A Spoonful of Honey and a Pinch of Salt– In a podcast interview with Weston Price Foundation co-founder Sally Fallon, I heard her mention that a bit of honey and or a pinch of salt before bed could help you sleep deeply. I was fascinated that something so simple could have an impact on my sleep, and sure enough it helps me every time. For more sleep information provided by the Weston Price Foundation, you might enjoy this podcast.
Banana Rolled in Salt and Raw Cashews – Christa Orrechio who has The Whole Journey” is a wealth of fabulous information on healing using food as medicine to address the root cause. According to Christa, “The perfect nighttime snack for this is half an organic banana rolled in Himalayan pink salt with a handful of raw cashews. It will give you a full array of sleep-assisting vitamins and minerals you need to feel calm enough to drift off to sleep and stay asleep throughout the night. Our clients call this snack “Nature’s Prozac”!” For more information on this hack and her other sleep tips, check out her page here.
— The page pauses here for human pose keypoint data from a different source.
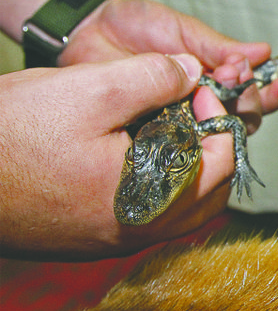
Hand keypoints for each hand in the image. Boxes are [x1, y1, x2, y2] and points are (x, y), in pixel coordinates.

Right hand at [0, 53, 248, 258]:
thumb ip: (154, 77)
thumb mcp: (91, 88)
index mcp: (151, 201)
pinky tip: (132, 147)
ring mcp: (112, 238)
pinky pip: (146, 212)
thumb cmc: (12, 135)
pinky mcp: (89, 235)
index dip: (219, 119)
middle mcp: (138, 231)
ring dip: (186, 165)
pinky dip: (157, 180)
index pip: (222, 165)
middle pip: (209, 192)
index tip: (196, 92)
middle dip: (210, 146)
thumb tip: (191, 72)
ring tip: (163, 123)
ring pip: (180, 206)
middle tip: (189, 109)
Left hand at [60, 0, 277, 133]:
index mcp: (217, 78)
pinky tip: (196, 123)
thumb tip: (263, 52)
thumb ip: (218, 47)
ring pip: (217, 135)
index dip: (272, 91)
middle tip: (235, 80)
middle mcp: (204, 104)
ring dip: (226, 115)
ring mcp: (180, 122)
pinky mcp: (154, 137)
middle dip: (249, 99)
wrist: (88, 31)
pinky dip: (192, 136)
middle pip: (244, 118)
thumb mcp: (182, 30)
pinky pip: (179, 146)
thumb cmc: (137, 26)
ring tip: (221, 92)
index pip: (254, 92)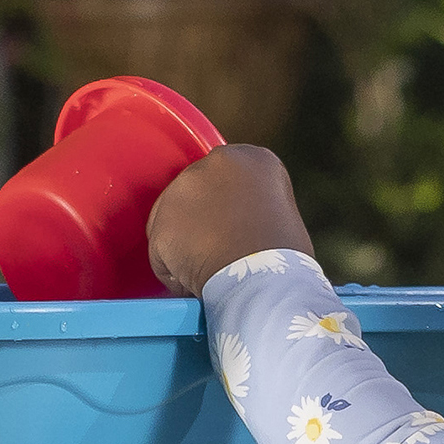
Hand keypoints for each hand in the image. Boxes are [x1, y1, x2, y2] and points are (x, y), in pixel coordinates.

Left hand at [147, 147, 315, 295]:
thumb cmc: (283, 261)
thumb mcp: (281, 214)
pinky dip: (173, 274)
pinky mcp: (162, 223)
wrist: (266, 282)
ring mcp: (183, 190)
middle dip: (200, 228)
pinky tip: (195, 283)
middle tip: (219, 257)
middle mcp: (214, 163)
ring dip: (185, 251)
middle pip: (193, 198)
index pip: (222, 182)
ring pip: (172, 225)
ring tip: (210, 272)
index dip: (225, 214)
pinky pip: (160, 254)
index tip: (236, 235)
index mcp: (251, 159)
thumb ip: (253, 205)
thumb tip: (236, 224)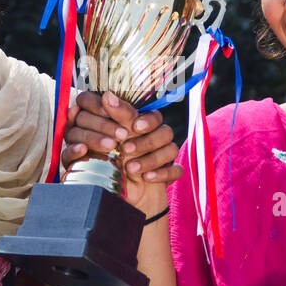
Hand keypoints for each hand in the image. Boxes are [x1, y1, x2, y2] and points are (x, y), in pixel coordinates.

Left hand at [61, 90, 182, 210]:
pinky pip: (177, 171)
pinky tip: (147, 178)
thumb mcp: (111, 137)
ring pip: (172, 150)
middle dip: (146, 142)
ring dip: (151, 159)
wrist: (115, 189)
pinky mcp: (170, 173)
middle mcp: (158, 137)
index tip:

Reishi – Four Sigmatic Reishi Elixir is used by many people as a way to wind down and have a restful sleep. According to the company’s website “After a day of cruising around, Reishi can help you settle down without the hangover from sugar or alcohol. It’s known as the Queen of mushrooms, once reserved for royalty. And that’s exactly how you’ll sleep.” I have used this many times mixed into an evening cup of tea. I often combine it with some tulsi, ginger, or honey and a splash of coconut milk.
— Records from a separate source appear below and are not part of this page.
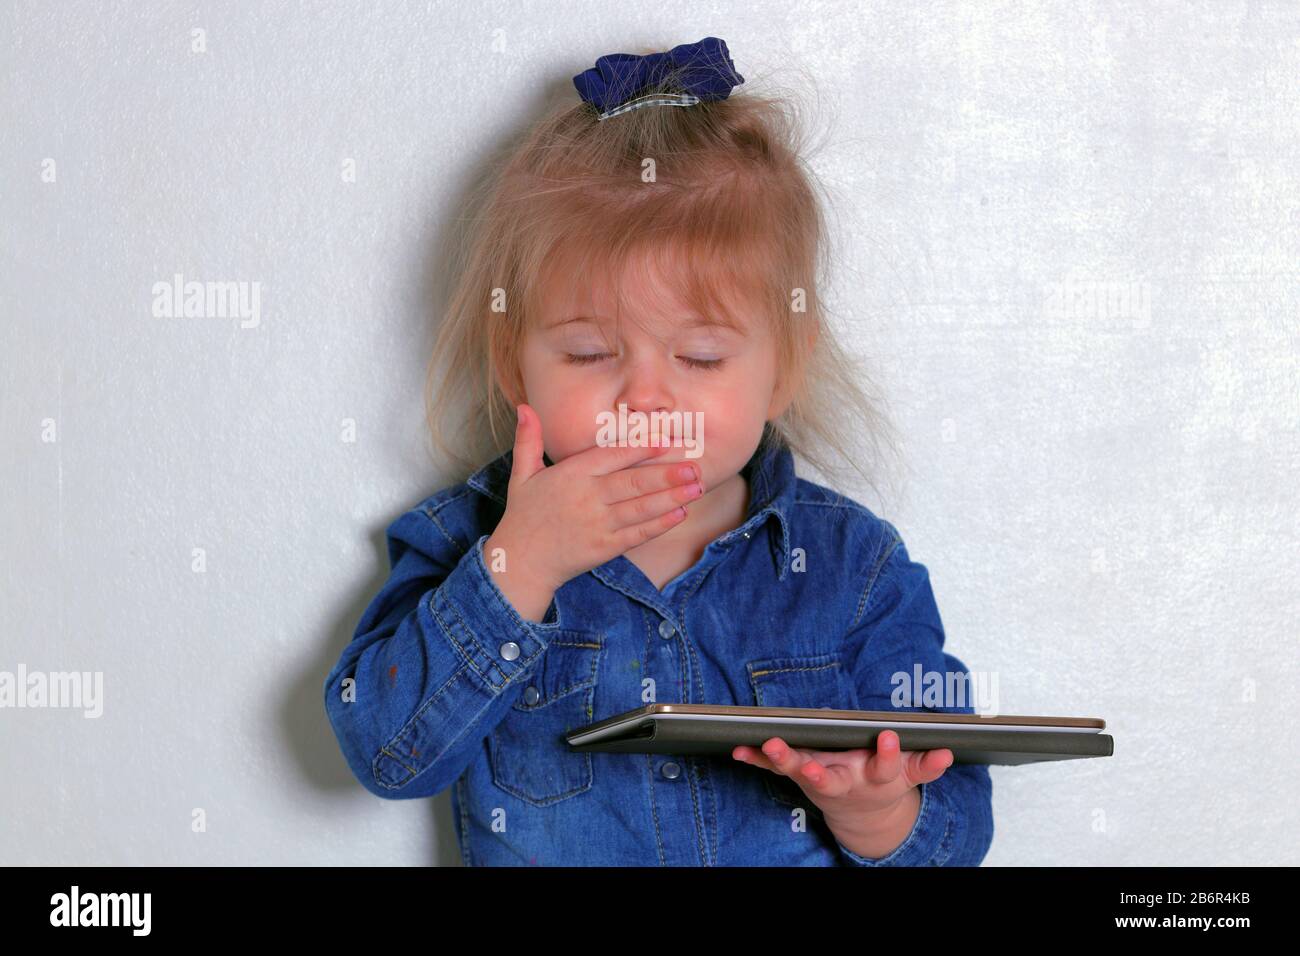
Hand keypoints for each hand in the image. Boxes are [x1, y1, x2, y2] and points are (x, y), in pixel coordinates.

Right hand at [484, 403, 705, 593]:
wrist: (520, 563)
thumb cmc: (524, 516)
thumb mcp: (522, 475)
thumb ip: (528, 440)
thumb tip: (524, 407)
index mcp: (571, 475)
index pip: (611, 457)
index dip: (640, 448)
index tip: (666, 440)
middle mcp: (587, 498)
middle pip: (633, 482)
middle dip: (666, 474)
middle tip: (694, 466)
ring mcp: (598, 525)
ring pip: (640, 508)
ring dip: (671, 498)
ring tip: (696, 487)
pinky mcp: (605, 548)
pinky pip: (637, 534)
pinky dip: (659, 524)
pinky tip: (679, 514)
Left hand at [732, 731, 952, 825]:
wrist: (863, 812)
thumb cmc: (883, 779)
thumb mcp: (909, 775)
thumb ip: (925, 765)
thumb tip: (946, 753)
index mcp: (875, 777)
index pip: (886, 765)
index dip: (890, 753)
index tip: (891, 737)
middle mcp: (844, 781)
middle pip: (831, 779)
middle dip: (820, 773)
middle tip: (809, 768)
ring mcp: (819, 780)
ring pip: (799, 772)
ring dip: (783, 760)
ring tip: (769, 746)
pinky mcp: (800, 777)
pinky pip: (774, 770)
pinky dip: (756, 761)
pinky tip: (738, 751)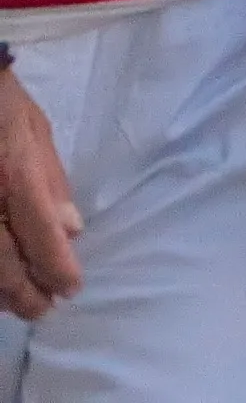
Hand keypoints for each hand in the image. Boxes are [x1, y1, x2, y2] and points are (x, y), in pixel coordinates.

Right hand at [0, 70, 82, 319]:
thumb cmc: (2, 104)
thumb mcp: (37, 132)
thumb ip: (52, 183)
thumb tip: (71, 230)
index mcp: (14, 173)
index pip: (40, 234)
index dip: (56, 267)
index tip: (71, 287)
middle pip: (4, 262)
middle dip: (25, 292)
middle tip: (45, 308)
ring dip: (0, 291)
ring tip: (20, 302)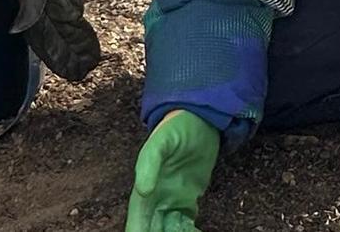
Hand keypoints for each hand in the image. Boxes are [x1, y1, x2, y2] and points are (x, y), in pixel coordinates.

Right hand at [126, 111, 219, 231]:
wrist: (201, 118)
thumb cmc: (177, 126)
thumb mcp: (162, 140)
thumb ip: (149, 163)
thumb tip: (142, 191)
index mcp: (145, 188)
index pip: (138, 220)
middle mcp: (156, 198)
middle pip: (153, 229)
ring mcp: (173, 199)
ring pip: (169, 230)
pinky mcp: (190, 198)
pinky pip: (187, 224)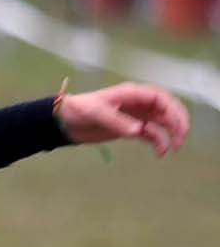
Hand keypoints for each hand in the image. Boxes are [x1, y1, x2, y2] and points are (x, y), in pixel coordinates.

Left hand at [55, 82, 188, 155]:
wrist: (65, 121)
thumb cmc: (80, 110)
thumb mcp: (97, 114)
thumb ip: (118, 121)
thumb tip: (139, 130)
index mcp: (132, 93)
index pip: (160, 97)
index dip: (172, 109)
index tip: (177, 123)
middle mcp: (137, 103)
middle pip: (166, 110)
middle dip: (177, 122)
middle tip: (182, 137)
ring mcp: (135, 116)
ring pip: (161, 122)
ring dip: (171, 133)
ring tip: (176, 147)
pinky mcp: (129, 128)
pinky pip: (150, 134)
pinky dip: (158, 142)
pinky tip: (160, 153)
Light Exposure in the Day – This topic deserves numerous blog posts in itself as light exposure is being increasingly recognized as a superpower for our health. That said, for a simple sleep hack, get outside and expose your eyes to natural light as close to when you wake up as possible. This will signal to your body that it is time to be awake so that later on, when you want to go to sleep, your body will be ready. One other note here, watch your blue light exposure in the evening. Blue light inhibits melatonin production which can really disrupt your sleep!
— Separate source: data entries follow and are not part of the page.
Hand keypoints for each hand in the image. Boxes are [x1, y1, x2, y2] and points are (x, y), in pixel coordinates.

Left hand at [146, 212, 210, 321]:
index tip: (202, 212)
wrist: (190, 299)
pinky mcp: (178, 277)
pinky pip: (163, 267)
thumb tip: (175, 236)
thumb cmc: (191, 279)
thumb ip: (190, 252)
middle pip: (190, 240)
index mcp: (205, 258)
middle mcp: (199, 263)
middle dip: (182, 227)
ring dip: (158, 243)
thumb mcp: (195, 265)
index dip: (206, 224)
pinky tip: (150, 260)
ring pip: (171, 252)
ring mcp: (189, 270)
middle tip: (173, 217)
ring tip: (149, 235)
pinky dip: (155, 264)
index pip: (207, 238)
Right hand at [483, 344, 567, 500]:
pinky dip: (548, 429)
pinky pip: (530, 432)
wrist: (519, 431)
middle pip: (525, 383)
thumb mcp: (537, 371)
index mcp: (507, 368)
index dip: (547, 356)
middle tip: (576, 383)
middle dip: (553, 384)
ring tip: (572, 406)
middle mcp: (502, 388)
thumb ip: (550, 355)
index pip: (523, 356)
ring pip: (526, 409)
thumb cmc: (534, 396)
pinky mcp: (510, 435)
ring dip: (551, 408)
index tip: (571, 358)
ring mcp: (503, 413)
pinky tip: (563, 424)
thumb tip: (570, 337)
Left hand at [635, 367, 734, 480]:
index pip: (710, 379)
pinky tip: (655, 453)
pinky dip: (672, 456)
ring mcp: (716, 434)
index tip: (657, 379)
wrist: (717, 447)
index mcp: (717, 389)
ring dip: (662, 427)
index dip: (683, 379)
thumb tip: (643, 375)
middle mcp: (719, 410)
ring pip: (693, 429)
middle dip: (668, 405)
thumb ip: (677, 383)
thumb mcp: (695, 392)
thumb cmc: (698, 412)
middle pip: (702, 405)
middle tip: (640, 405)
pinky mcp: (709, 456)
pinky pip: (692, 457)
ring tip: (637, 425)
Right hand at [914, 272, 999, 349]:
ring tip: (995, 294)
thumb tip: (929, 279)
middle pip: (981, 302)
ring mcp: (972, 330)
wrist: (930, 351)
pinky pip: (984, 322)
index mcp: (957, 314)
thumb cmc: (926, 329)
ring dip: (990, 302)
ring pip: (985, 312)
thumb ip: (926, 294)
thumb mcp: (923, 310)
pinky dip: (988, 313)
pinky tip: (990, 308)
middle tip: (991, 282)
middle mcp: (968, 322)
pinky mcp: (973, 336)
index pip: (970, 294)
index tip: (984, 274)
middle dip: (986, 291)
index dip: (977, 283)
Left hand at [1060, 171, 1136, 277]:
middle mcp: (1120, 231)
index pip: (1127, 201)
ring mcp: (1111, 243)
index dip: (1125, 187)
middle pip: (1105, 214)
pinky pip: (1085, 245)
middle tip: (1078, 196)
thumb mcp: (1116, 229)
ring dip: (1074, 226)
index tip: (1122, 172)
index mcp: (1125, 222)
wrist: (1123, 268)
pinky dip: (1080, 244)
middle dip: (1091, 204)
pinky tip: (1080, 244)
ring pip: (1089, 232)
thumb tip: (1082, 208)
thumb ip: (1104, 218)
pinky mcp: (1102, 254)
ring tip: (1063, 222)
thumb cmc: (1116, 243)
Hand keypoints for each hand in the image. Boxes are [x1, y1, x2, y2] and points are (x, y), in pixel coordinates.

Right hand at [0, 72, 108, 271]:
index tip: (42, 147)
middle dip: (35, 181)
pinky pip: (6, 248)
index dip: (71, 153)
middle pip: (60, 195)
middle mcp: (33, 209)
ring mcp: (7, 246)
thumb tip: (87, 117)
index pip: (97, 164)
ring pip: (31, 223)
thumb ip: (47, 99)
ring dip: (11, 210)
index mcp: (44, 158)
Magnesium – You have probably heard of more people taking a magnesium supplement. There are less minerals in our depleted soils which leads to less minerals in our food, including magnesium. “Healthy magnesium levels protect metabolic health, stabilize mood, keep stress in check, promote better sleep, and contribute to heart and bone health.” I would check with my doctor here, because there are a few forms of magnesium and figuring out the right amount and form for you is ideal. I include magnesium citrate, magnesium glycinate and magnesium hydroxide in my supplement routine via various forms. If this sounds complicated and you want an easy way to get magnesium then an epsom salt bath soak might be just the thing for you.
Essential Oils – Diffuse essential oils in your bedroom as you fall asleep or as you wind down for the night and you might find yourself drifting off peacefully and deeply. There are a number of therapeutic essential oils for sleep support, some of which include: Lavender, Jasmine, Sandalwood, Chamomile, Bergamot and Cedarwood.
Trace Minerals and B12 from Standard Process – My functional health doctor recommended this supplement for me and this is the biggest game changer in my sleep, and as a side benefit it seems to really affect my tooth health too. I had to mention it because how it helps me, but since it is dosed specifically for me, I am not sure that this is as general of a hack as the others listed above.
Happy sleeping and I hope that some of these work for you too!